─── Text section ───

The stories unfold in the violent, nocturnal metropolis of the title and are presented out of sequence, like Quentin Tarantino's 1994 classic Pulp Fiction.
Visually, Sin City is a turning point re-defining the medium's technical possibilities as much as the original Star Wars and Matrix films did in their day.
In terms of storytelling, it's a dark, gritty throwback to the hard-boiled crime novels and film noir thrillers of the 1940s and '50s.
Comic-book geeks and action-film freaks will love this unflinching, ultra-cool walk on the wild side. However, its sadistic violence albeit stylized may be too much for squeamish types.
Sin City's thugs, lowlifes and dames are portrayed by a stellar cast that includes Bruce Willis, Mickey Rourke, Clive Owen, Benicio Del Toro, Jessica Alba and Rosario Dawson, along with Brittany Murphy, Josh Hartnett, Elijah Wood, Jamie King and Michael Clarke Duncan, among many others.
Rodriguez, whose credits range from Desperado to Spy Kids, shares producing and directing credit with Miller, an artist and writer who reinvented the Batman mythos with 1986's The Dark Knight Returns.
Miller published seven Sin City volumes from 1991 to 2000. The film is drawn from The Hard Goodbye, The Big Fat Kill and That Yellow Bastard.
The Directors Guild of America threatened to shut the film down a week before shooting began over Rodriguez's shared credit with Miller, which violates DGA rules. Rather than dump Miller, Rodriguez quit the guild.
Pulp Fiction director and Rodriguez pal Tarantino serves as "special guest director" for one scene, a darkly funny exchange in a car between Owen and Del Toro, for which he reportedly was paid $1.
Despite their comic-book origins, Sin City's protagonists are hardly caped crusaders. Instead, they're tragic, gun-toting knights who attempt to save dark-city damsels in distress.
Willis plays Hartigan, a cop with a bum ticker who's out to protect a young girl from being raped by a senator's son (Nick Stahl).
Rourke is Marv a hulking, hatchet-faced bruiser on a rampage to avenge the murder of a prostitute (King) who for one night made him feel human.
Owen is Dwight, a man on the lam with a brand-new mug, who wrangles with the berserk Jackie Boy (Del Toro) over a waitress (Murphy), and finds himself attempting to stave off a war in the streets of Old Town.
The trio shares some superhero attributes. Hartigan survives countless bullets to the torso; Marv launches himself boots-first through the windshield of an oncoming car; and Dwight leaps from a tall building unscathed.
All three are motivated by love and honor rare qualities in Basin City, or 'Sin City for short.

─── Provided material ───

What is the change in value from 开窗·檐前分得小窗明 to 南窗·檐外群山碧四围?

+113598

───
─── Provided material ───

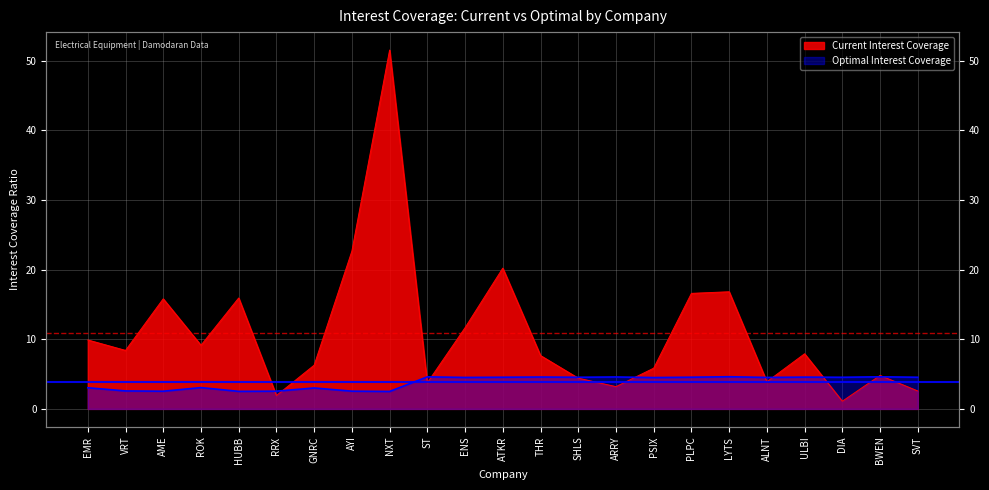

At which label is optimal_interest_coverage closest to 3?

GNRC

───

» **Task item**: Continue the review of the film Sin City from its final sentence onward.

» **Output of the exercise**:
Old Town is Sin City's seedy underbelly, where the protagonists variously cross paths and where order is maintained by the Old Town Girls, a lethal group of hookers led by Dwight's love, Gail (Dawson).
Rodriguez shot the grim crime saga at his digital production facility outside Austin, Texas. He filmed the actors against a giant green screen and added most of the backgrounds digitally in post-production, much like last year's Sky Captain and the World of Tomorrow.
Far more satisfying than that film, the dazzling result finds live actors inhabiting Miller's pitch-dark pen-and-ink landscape.
Apart from bold slashes of color highlighting a character's piercing blue eyes or lustrous golden hair, it's all high-contrast monochrome. Several intense scenes play out in reverse silhouette, stark white on black.
Miller's spartan storytelling style has limitations. The film favors action over drama, and the characters don't run deeper than their original two dimensions.
Willis, playing yet another world-weary cop, doesn't captivate us like Rourke's sympathetic psychopath or Owen's chivalrous killer.
But Sin City is all about breathtaking visual style and poetic, pulpy dialogue.
Rodriguez, who also edited the film and collaborated on its evocative score, translates Miller's supposedly "unfilmable" cult comic to the screen in uncompromising fashion, as a live-action cartoon.
Film buffs who want to experience the digital feature as fully intended should catch it at Springdale Cinema de Lux 18, about 40 minutes south of Dayton, which has digital projection and sound. Sin City was screened there for media and its super-sharp visuals popped off the screen.
Sin City isn't for everyone, but those with a taste for hard-boiled thrills and cutting-edge cinema will want to visit again and again.